Joined: 16 Jun 04
Things are back online after the two outages - one just before Xmas and another right after the beginning of the new year.
What happened in the first outage was that the "download" connection went down into super-slow-mode (like it has done a few times before). There is still no indication as to why this happens from time to time. The primary connection (usually only running the webserver and other interactive stuff) took over a bit of the load but to the BOINC client it would still look like a connection problem 2 out of 3 times. This situation was initially fixed remotely by switching entirely to the primary connection and then later, on the 23rd, by remotely rebooting the download connection modem.
On January the 2nd, a power supply short-circuited and caused the entire server cluster - and everything else sharing the UPS that the PSU was connected to - to immediately power off as a safety precaution in order to avoid starting a fire.
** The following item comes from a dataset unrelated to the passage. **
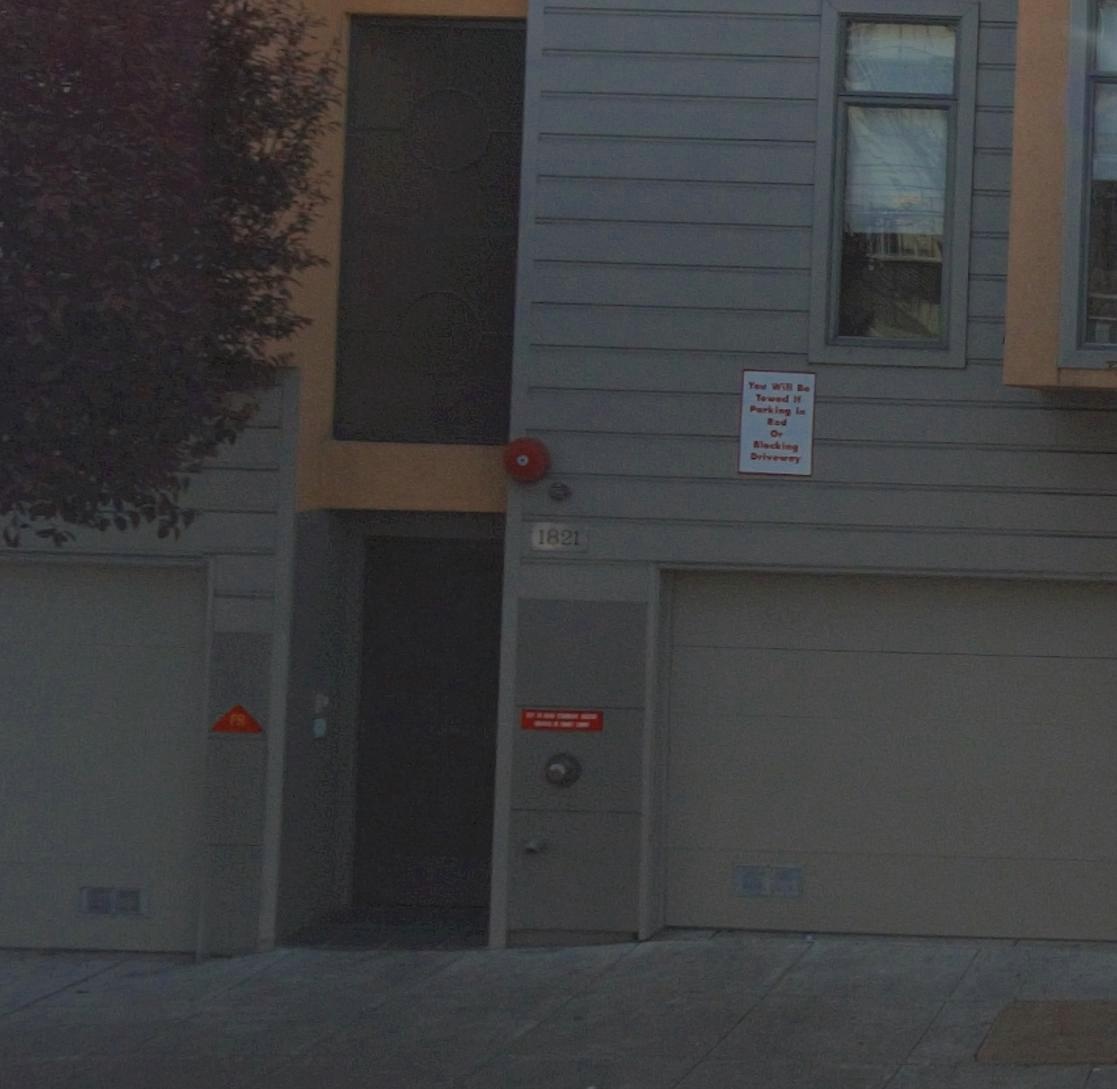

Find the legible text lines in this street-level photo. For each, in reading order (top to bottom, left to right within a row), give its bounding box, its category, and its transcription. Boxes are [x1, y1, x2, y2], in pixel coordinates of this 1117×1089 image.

The power supply was meant to provide power to the server doing post-processing work on the Sunflower workunits once rendered by the clients.
It didn't take long to find the problem, replace the PSU with a spare, run the necessary file system integrity checks and then start the servers back up. Unfortunately I didn't remember to start the feeder and I've been a bit too busy this week to notice it until today. Luckily no data was lost and no other hardware apart from the PSU was harmed - and I got to experience the terrifying howl of a UPS and power distribution system in short-circuit protection mode.
Apart from this slight stumble into 2013 things should now start moving forward again.